Iterating & growing
Treat the office like a product, not a project. Small improvements on a cadence — and a plan for when the team grows or the space changes.
Iterating & growing
The last move in keeping it great: stop treating the office as a project that ended on opening day, and start treating it like a product you keep shipping improvements to. Great offices aren’t finished — they’re maintained and nudged forward.
The improvement loop
A simple quarterly cycle, run with the Quarterly Workplace Review:
- Look — revisit the scorecard and survey trends.
- Pick one pillar — usually the weakest, occasionally a quick win.
- Run a small experiment — a new quiet room, a furniture swap, a different coffee setup. Reversible beats perfect; you can keep what works and undo what doesn’t.
- Tell people — close the loop on what changed and why.
Plan for change before it’s forced
Offices rarely stay the same size. Build slack and a plan in:
- Headcount growth. Re-run the Space & Ratios Worksheet when the team grows — know your real capacity before you’re over it.

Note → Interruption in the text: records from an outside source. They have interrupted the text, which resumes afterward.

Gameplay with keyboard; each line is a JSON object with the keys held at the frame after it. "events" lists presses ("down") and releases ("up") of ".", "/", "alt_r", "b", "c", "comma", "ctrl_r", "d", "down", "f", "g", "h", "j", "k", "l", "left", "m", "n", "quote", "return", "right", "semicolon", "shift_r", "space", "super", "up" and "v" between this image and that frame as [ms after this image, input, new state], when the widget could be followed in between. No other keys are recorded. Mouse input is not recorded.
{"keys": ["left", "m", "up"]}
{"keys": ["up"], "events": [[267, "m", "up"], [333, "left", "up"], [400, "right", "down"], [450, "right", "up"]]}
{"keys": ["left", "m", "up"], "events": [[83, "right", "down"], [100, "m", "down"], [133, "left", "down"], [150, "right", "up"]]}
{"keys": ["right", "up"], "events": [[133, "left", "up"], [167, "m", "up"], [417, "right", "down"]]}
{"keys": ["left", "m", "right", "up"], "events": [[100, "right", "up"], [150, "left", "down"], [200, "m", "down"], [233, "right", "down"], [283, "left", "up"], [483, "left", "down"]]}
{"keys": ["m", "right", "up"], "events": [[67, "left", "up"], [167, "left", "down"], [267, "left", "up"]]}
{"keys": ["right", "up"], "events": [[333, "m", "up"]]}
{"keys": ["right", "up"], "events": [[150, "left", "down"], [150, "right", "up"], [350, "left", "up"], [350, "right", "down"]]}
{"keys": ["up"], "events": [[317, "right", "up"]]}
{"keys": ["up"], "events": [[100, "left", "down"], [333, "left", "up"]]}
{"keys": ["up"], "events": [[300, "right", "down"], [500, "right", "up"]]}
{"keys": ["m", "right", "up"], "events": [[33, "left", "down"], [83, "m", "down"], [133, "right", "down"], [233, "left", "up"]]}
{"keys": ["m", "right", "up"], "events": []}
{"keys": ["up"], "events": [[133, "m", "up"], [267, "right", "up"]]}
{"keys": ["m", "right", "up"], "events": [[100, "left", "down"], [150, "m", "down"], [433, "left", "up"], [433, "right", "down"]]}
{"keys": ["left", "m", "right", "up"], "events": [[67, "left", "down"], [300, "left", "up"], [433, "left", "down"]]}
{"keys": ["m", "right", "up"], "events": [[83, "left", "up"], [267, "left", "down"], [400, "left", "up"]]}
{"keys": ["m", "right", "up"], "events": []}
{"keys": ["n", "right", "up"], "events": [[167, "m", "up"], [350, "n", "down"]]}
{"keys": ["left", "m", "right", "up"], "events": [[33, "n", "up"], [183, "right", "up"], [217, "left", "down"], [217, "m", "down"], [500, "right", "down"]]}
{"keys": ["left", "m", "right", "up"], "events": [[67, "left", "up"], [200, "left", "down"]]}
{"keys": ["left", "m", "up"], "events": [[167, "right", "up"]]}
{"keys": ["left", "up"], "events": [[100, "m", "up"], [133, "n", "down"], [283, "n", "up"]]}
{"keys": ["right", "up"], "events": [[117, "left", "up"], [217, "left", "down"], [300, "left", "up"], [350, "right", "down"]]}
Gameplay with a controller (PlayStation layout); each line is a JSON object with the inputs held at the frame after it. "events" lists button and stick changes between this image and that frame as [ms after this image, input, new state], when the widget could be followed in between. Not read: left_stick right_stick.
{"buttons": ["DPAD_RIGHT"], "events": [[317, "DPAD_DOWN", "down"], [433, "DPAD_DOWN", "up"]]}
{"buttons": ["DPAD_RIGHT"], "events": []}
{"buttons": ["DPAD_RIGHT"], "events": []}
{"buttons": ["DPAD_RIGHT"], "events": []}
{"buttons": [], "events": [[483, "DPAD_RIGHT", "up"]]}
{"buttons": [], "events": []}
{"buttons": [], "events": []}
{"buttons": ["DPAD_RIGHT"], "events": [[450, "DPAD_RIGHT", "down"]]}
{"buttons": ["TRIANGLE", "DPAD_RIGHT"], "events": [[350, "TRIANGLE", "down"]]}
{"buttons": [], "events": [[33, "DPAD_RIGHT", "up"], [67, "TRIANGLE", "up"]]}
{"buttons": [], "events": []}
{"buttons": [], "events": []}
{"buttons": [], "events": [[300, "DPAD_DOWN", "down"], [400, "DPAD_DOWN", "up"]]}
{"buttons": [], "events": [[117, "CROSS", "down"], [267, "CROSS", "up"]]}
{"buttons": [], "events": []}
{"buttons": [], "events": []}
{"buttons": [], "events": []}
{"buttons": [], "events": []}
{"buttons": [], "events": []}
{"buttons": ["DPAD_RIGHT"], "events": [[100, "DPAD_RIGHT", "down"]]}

- Budget for it. Keep a small ongoing improvement line so “make it greater” isn’t a fight every time — see Finance & Procurement.
- More space or more sites. The standard travels: a second office should clear the same six pillars. What you learn here is the playbook for the next one.
The whole arc
Plan for great → open great → keep getting greater. This is the last step, and it loops back to the first: everything you learn running this office makes the next opening better. That’s the resource working as intended.